Żagań, de propina, es famosa por algo más; os supongo enterados de que una vez hubo una película llamada 'La Gran Evasión', donde los principales protagonistas eran Steve McQueen, un túnel llamado Harry y una moto BMW como la de Vicente. Se basaba en hechos reales, y el primero era que el pueblo cercano al Stalagluft III era Sagan; el segundo, que si bien el campo ya no existe, el túnel Harry sí existe. Se conserva en todo su esplendor, de modo que si alguien tiene el capricho de recorrerse a gatas sus 70 metros lo puede hacer a cambio de €20; redondeando el guiso a su lado existe un interesante museo de tanques, de modo que los aficionados a la WWII se lo pueden pasar en grande, aunque no les recomiendo que lo hagan sin antes pasarse por aquí:



Es el famoso palacio Wallenstein. Va por 400 años y de su calidad de construcción dan fe los cientos de impactos directos, a medias de la Wehrmacht y del Ejército Rojo, que coleccionó en el invierno de 1945. El Pacto de Varsovia montó aquí su cuartel general de la zona, lo que justifica el que cuando el último soldado ruso se marchó en 1996 no quedaran ni las telarañas. Hoy no es que haya mucho más, al menos que recuerde que una vez residió aquí una de las más fascinantes europeas de todos los tiempos, aunque poco a poco va llegando algo. Lo suficiente como para que ya merezca la pena darse una vuelta por aquí.


Es la iglesia de la Santa Cruz. Horrenda, sin paliativos, pero el mobiliario interior, milagrosamente preservado, es prodigioso. La principal maravilla, no obstante, es el discreto mausoleo donde reposa la Duquesa de Sagan.



No pudimos acercarnos más ni situarnos centrados. De haber estado mejor de tiempo habría intentado sobornar al cura maldito -cuando menos iba de sotana- que con el peor de los gestos y casi a gritos nos prohibía quedar bien con la Duquesa -¡No photos! ¡No camera!, con fuerte acento de Mongolia-, pero el caso era que andábamos peor que justos para llegar a Tegel tras cruzar Berlín, a fin de que mi mujer no perdiera el avión. Así, falsamente resignados (estábamos avisados de que los sacerdotes polacos son una subespecie muy peligrosa), aparejamos dando todo el trapo y pusimos proa a la BRD a nuestro mejor andar.

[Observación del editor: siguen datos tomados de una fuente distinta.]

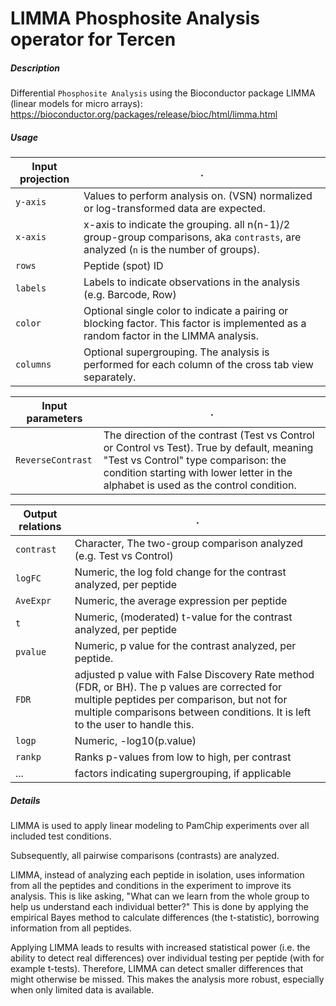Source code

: # LIMMA Phosphosite Analysis operator for Tercen

##### Description

Differential `Phosphosite Analysis` using the Bioconductor package LIMMA (linear models for micro arrays):
https://bioconductor.org/packages/release/bioc/html/limma.html


##### Usage



Input projection|.
---|---
`y-axis` | Values to perform analysis on. (VSN) normalized or log-transformed data are expected.
`x-axis` | x-axis to indicate the grouping. all n(n-1)/2 group-group comparisons, aka `contrasts`,  are analyzed (`n` is the number of groups).
`rows` | Peptide (spot) ID
`labels`| Labels to indicate observations in the analysis (e.g. Barcode, Row)
`color`| Optional single color to indicate a pairing or blocking factor. This factor is implemented as a random factor in the LIMMA analysis. 
`columns`| Optional supergrouping. The analysis is performed for each column of the cross tab view separately.


Input parameters|.
---|---
`ReverseContrast`| The direction of the contrast (Test vs Control or Control vs Test). True by default, meaning "Test vs Control" type comparison: the condition starting with lower letter in the alphabet is used as the control condition.


Output relations|.
---|---
`contrast`|Character, The two-group comparison analyzed (e.g. Test vs Control)
`logFC`|Numeric, the log fold change for the contrast analyzed, per peptide
`AveExpr`| Numeric, the average expression per peptide
`t`|Numeric, (moderated)  t-value for the contrast analyzed, per peptide
`pvalue`|Numeric, p value for the contrast analyzed, per peptide. 
`FDR`|adjusted p value with False Discovery Rate method (FDR, or BH). The p values are corrected for multiple peptides per comparison, but not for multiple comparisons between conditions. It is left to the user to handle this.
`logp`| Numeric, -log10(p.value)
`rankp`| Ranks p-values from low to high, per contrast
...|factors indicating supergrouping, if applicable

##### Details

LIMMA is used to apply linear modeling to PamChip experiments over all included test conditions.

Subsequently, all pairwise comparisons (contrasts) are analyzed.

LIMMA, instead of analyzing each peptide in isolation, uses information from all the peptides and conditions in the experiment to improve its analysis. This is like asking, "What can we learn from the whole group to help us understand each individual better?" This is done by applying the empirical Bayes method to calculate differences (the t-statistic), borrowing information from all peptides. 

Applying LIMMA leads to results with increased statistical power (i.e. the ability to detect real differences) over individual testing per peptide (with for example t-tests). Therefore, LIMMA can detect smaller differences that might otherwise be missed. This makes the analysis more robust, especially when only limited data is available.







 
 
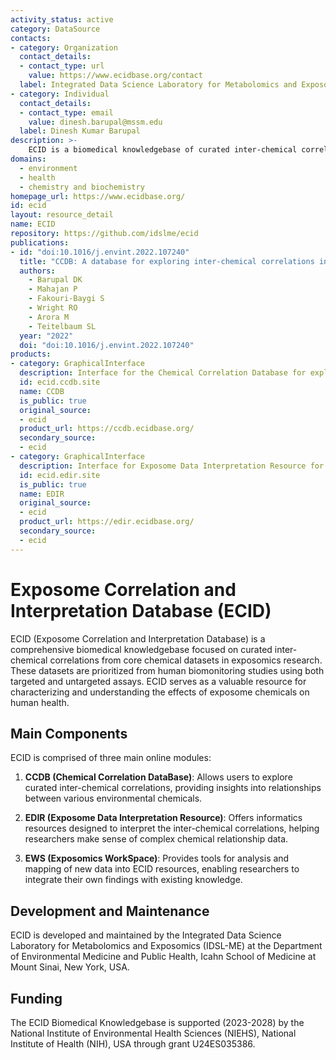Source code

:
 ```yaml
---
activity_status: active
category: DataSource
contacts:
- category: Organization
  contact_details:
  - contact_type: url
    value: https://www.ecidbase.org/contact
  label: Integrated Data Science Laboratory for Metabolomics and Exposomics (IDSL-ME)
- category: Individual
  contact_details:
  - contact_type: email
    value: dinesh.barupal@mssm.edu
  label: Dinesh Kumar Barupal
description: >-
    ECID is a biomedical knowledgebase of curated inter-chemical correlations from the core chemical datasets in exposomics. These datasets are prioritized from human biomonitoring studies using targeted and untargeted assays. ECID has applications in characterizing and understanding the effects of exposome chemicals on the human health.
domains:
  - environment
  - health
  - chemistry and biochemistry
homepage_url: https://www.ecidbase.org/
id: ecid
layout: resource_detail
name: ECID
repository: https://github.com/idslme/ecid
publications:
- id: "doi:10.1016/j.envint.2022.107240"
  title: "CCDB: A database for exploring inter-chemical correlations in metabolomics and exposomics datasets"
  authors:
    - Barupal DK
    - Mahajan P
    - Fakouri-Baygi S
    - Wright RO
    - Arora M
    - Teitelbaum SL
  year: "2022"
  doi: "doi:10.1016/j.envint.2022.107240"
products:
- category: GraphicalInterface
  description: Interface for the Chemical Correlation Database for exploring curated inter-chemical correlations
  id: ecid.ccdb.site
  name: CCDB
  is_public: true
  original_source:
  - ecid
  product_url: https://ccdb.ecidbase.org/
  secondary_source:
  - ecid
- category: GraphicalInterface
  description: Interface for Exposome Data Interpretation Resource for interpreting inter-chemical correlations
  id: ecid.edir.site
  is_public: true
  name: EDIR
  original_source:
  - ecid
  product_url: https://edir.ecidbase.org/
  secondary_source:
  - ecid
---
```


# Exposome Correlation and Interpretation Database (ECID)

ECID (Exposome Correlation and Interpretation Database) is a comprehensive biomedical knowledgebase focused on curated inter-chemical correlations from core chemical datasets in exposomics research. These datasets are prioritized from human biomonitoring studies using both targeted and untargeted assays. ECID serves as a valuable resource for characterizing and understanding the effects of exposome chemicals on human health.

## Main Components

ECID is comprised of three main online modules:

1. **CCDB (Chemical Correlation DataBase)**: Allows users to explore curated inter-chemical correlations, providing insights into relationships between various environmental chemicals.

2. **EDIR (Exposome Data Interpretation Resource)**: Offers informatics resources designed to interpret the inter-chemical correlations, helping researchers make sense of complex chemical relationship data.

3. **EWS (Exposomics WorkSpace)**: Provides tools for analysis and mapping of new data into ECID resources, enabling researchers to integrate their own findings with existing knowledge.

## Development and Maintenance

ECID is developed and maintained by the Integrated Data Science Laboratory for Metabolomics and Exposomics (IDSL-ME) at the Department of Environmental Medicine and Public Health, Icahn School of Medicine at Mount Sinai, New York, USA.

## Funding

The ECID Biomedical Knowledgebase is supported (2023-2028) by the National Institute of Environmental Health Sciences (NIEHS), National Institute of Health (NIH), USA through grant U24ES035386.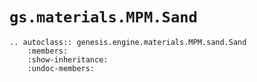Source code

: # `gs.materials.MPM.Sand`

```{eval-rst}  
.. autoclass:: genesis.engine.materials.MPM.sand.Sand
    :members:
    :show-inheritance:
    :undoc-members:
```
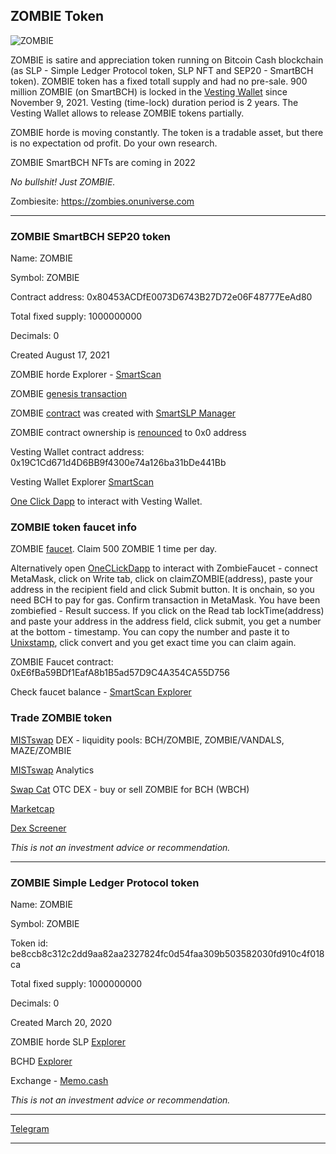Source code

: ## ZOMBIE Token

![ZOMBIE](img/zombie200.png)

ZOMBIE is satire and appreciation token running on Bitcoin Cash blockchain (as SLP - Simple Ledger Protocol token, SLP NFT and SEP20 - SmartBCH token). ZOMBIE token has a fixed totall supply and had no pre-sale. 900 million ZOMBIE (on SmartBCH) is locked in the [Vesting Wallet](https://github.com/mazetoken/zombie/blob/main/contracts/VestingWallet.sol) since November 9, 2021. Vesting (time-lock) duration period is 2 years. The Vesting Wallet allows to release ZOMBIE tokens partially.

ZOMBIE horde is moving constantly. The token is a tradable asset, but there is no expectation od profit. Do your own research.

ZOMBIE SmartBCH NFTs are coming in 2022

_No bullshit! Just ZOMBIE._

Zombiesite: https://zombies.onuniverse.com

----------------------------------------------------------------------------------------------

### ZOMBIE SmartBCH SEP20 token

Name: ZOMBIE

Symbol: ZOMBIE

Contract address: 0x80453ACDfE0073D6743B27D72e06F48777EeAd80

Total fixed supply: 1000000000

Decimals: 0

Created August 17, 2021

ZOMBIE horde Explorer - [SmartScan](https://www.smartscan.cash/address/0x80453ACDfE0073D6743B27D72e06F48777EeAd80)

ZOMBIE [genesis transaction](https://www.smartscan.cash/transaction/0x5ecc9a7676c4991989a6350e461c1ce32de15679eda968ca078ed905b26084de)

ZOMBIE [contract](https://github.com/mazetoken/zombie/blob/main/contracts/SmartSLP_v1.sol) was created with [SmartSLP Manager](https://smartbch.fountainhead.cash/smartslp/)

ZOMBIE contract ownership is [renounced](https://www.smartscan.cash/transaction/0x31d185d2a1136a3da6ab2352c1490315ffcc47fafea4abe2d503d5524188ff5d) to 0x0 address

Vesting Wallet contract address: 0x19C1Cd671d4D6BB9f4300e74a126ba31bDe441Bb

Vesting Wallet Explorer [SmartScan](https://www.smartscan.cash/address/0x19C1Cd671d4D6BB9f4300e74a126ba31bDe441Bb)

[One Click Dapp](https://oneclickdapp.com/scholar-prosper) to interact with Vesting Wallet.

### ZOMBIE token faucet info

ZOMBIE [faucet](https://mazetoken.github.io/zombie/faucet). Claim 500 ZOMBIE 1 time per day.

Alternatively open [OneCLickDapp](https://oneclickdapp.com/madrid-blitz) to interact with ZombieFaucet - connect MetaMask, click on Write tab, click on claimZOMBIE(address), paste your address in the recipient field and click Submit button. It is onchain, so you need BCH to pay for gas. Confirm transaction in MetaMask. You have been zombiefied - Result success. If you click on the Read tab lockTime(address) and paste your address in the address field, click submit, you get a number at the bottom - timestamp. You can copy the number and paste it to [Unixstamp](https://www.unixtimestamp.com), click convert and you get exact time you can claim again.

ZOMBIE Faucet contract: 0xE6fBa59BDf1EafA8b1B5ad57D9C4A354CA55D756

Check faucet balance - [SmartScan Explorer](https://www.smartscan.cash/address/0xE6fBa59BDf1EafA8b1B5ad57D9C4A354CA55D756)

### Trade ZOMBIE token

[MISTswap](https://app.mistswap.fi/swap) DEX - liquidity pools: BCH/ZOMBIE, ZOMBIE/VANDALS, MAZE/ZOMBIE

[MISTswap](https://analytics.mistswap.fi/tokens/0x80453ACDfE0073D6743B27D72e06F48777EeAd80) Analytics

[Swap Cat](https://swap.cat) OTC DEX - buy or sell ZOMBIE for BCH (WBCH)

[Marketcap](https://www.marketcap.cash/token/ZOMBIE)

[Dex Screener](https://dexscreener.com/smartbch/0x8e5edb62775c1cd003804ec2a8242e5e0393876b)

_This is not an investment advice or recommendation._

----------------------------------------------------------------------------------------------

### ZOMBIE Simple Ledger Protocol token

Name: ZOMBIE

Symbol: ZOMBIE

Token id: be8ccb8c312c2dd9aa82aa2327824fc0d54faa309b503582030fd910c4f018ca

Total fixed supply: 1000000000

Decimals: 0

Created March 20, 2020

ZOMBIE horde SLP [Explorer](https://slpexplorer.fountainhead.cash/#token/be8ccb8c312c2dd9aa82aa2327824fc0d54faa309b503582030fd910c4f018ca)

BCHD [Explorer](https://explore.cash/mainnet/tx/be8ccb8c312c2dd9aa82aa2327824fc0d54faa309b503582030fd910c4f018ca)

Exchange - [Memo.cash](https://memo.cash/token/be8ccb8c312c2dd9aa82aa2327824fc0d54faa309b503582030fd910c4f018ca?for-sale)

_This is not an investment advice or recommendation._

-----------------------------------------------------------------------------------------------

[Telegram](https://t.me/mazetokens)

-----------------------------------------------------------------------------------------------


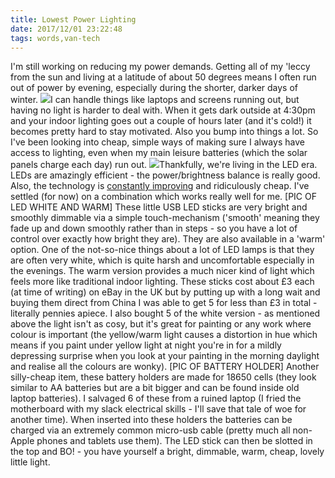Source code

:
 ```yaml
---
title: Lowest Power Lighting
date: 2017/12/01 23:22:48
tags: words,van-tech
---
```


I'm still working on reducing my power demands. Getting all of my 'leccy from the sun and living at a latitude of about 50 degrees means I often run out of power by evening, especially during the shorter, darker days of winter. ![](/wp-content/uploads/2017/12/CameraZOOM-20170910003125714_edited-768x1024.jpg)I can handle things like laptops and screens running out, but having no light is harder to deal with. When it gets dark outside at 4:30pm and your indoor lighting goes out a couple of hours later (and it's cold!) it becomes pretty hard to stay motivated. Also you bump into things a lot. So I've been looking into cheap, simple ways of making sure I always have access to lighting, even when my main leisure batteries (which the solar panels charge each day) run out. ![](https://gentlyfirm.co.uk/words/wp-content/uploads/2017/12/CameraZOOM-20170910000151417-1024x768.jpg)Thankfully, we're living in the LED era. LEDs are amazingly efficient - the power/brightness balance is really good. Also, the technology is [constantly improving](https://www.maximintegrated.com/en/app-notes/index.mvp/id/1883) and ridiculously cheap. I've settled (for now) on a combination which works really well for me. [PIC OF LED WHITE AND WARM] These little USB LED sticks are very bright and smoothly dimmable via a simple touch-mechanism ('smooth' meaning they fade up and down smoothly rather than in steps - so you have a lot of control over exactly how bright they are). They are also available in a 'warm' option. One of the not-so-nice things about a lot of LED lamps is that they are often very white, which is quite harsh and uncomfortable especially in the evenings. The warm version provides a much nicer kind of light which feels more like traditional indoor lighting. These sticks cost about £3 each (at time of writing) on eBay in the UK but by putting up with a long wait and buying them direct from China I was able to get 5 for less than £3 in total - literally pennies apiece. I also bought 5 of the white version - as mentioned above the light isn't as cosy, but it's great for painting or any work where colour is important (the yellow/warm light causes a distortion in hue which means if you paint under yellow light at night you're in for a mildly depressing surprise when you look at your painting in the morning daylight and realise all the colours are wonky). [PIC OF BATTERY HOLDER] Another silly-cheap item, these battery holders are made for 18650 cells (they look similar to AA batteries but are a bit bigger and can be found inside old laptop batteries). I salvaged 6 of these from a ruined laptop (I fried the motherboard with my slack electrical skills - I'll save that tale of woe for another time). When inserted into these holders the batteries can be charged via an extremely common micro-usb cable (pretty much all non-Apple phones and tablets use them). The LED stick can then be slotted in the top and BO! - you have yourself a bright, dimmable, warm, cheap, lovely little light.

La BRD es dos tercios de España, tiene poco menos que el doble de habitantes y circulan por sus autopistas, que son muchísimas, entre seis y siete veces más coches y camiones que por las nuestras. Que la BRD es un gran país del que deberíamos aprender se manifiesta en que, pese a eso, por sus autopistas se mata menos gente que por las nuestras, y encima en valores absolutos, no proporcionales. La explicación es sencilla: en las autopistas alemanas cada cual va como le da la gana; en las nuestras, ya sabéis. En la BRD sólo montan radares donde se sabe que los accidentes se acumulan; en España, donde más desprevenido se pueda pillar al incauto que se despista. En la BRD se pretende reducir el número de jornadas de trabajo perdidas por accidente; aquí, recaudar para engordar los fondos reservados del Ministerio del Interior, con los que se pagan las gratificaciones y complementos por productividad de a saber quiénes. Primera conclusión: la BRD es un gran país, de veras envidiable. Segunda conclusión: pocas cosas son más agradables que marchar bien por encima de los 200 a la hora y ver que te pasan hasta las viejas. Gracias a eso llegamos a Berlín con tiempo suficiente de comer algo ligero en nuestro rincón favorito desde hace muchos años: el Salón de la Opera, cuya terraza se abre al lugar más bonito de la ciudad, el Prinzessinen Garten (Jardín de las Princesas). Desde la terraza se divisa uno de los más hermosos monumentos del viejo Berlín, el Cuerpo de Guardia. En la foto podéis ver su frontispicio flanqueado por dos de los más heroicos soldados de la historia prusiana, Scharnhorst y Bülow. Es enternecedor que no pudiéndose tragar en vida marchen juntos y a la par al largo de la eternidad.


Aquí nos despedimos de vosotros. Con el coche parado en absolutamente prohibido (motor en marcha y cuatro intermitentes; en descargo debo decir que era domingo y apenas había coches), el policía de tráfico (una prusiana guapísima de casi dos metros) en vez de crujirnos de un multazo nos sacó esta foto con una sonrisa en la que cabríamos los dos. Así van ellos y así vamos nosotros.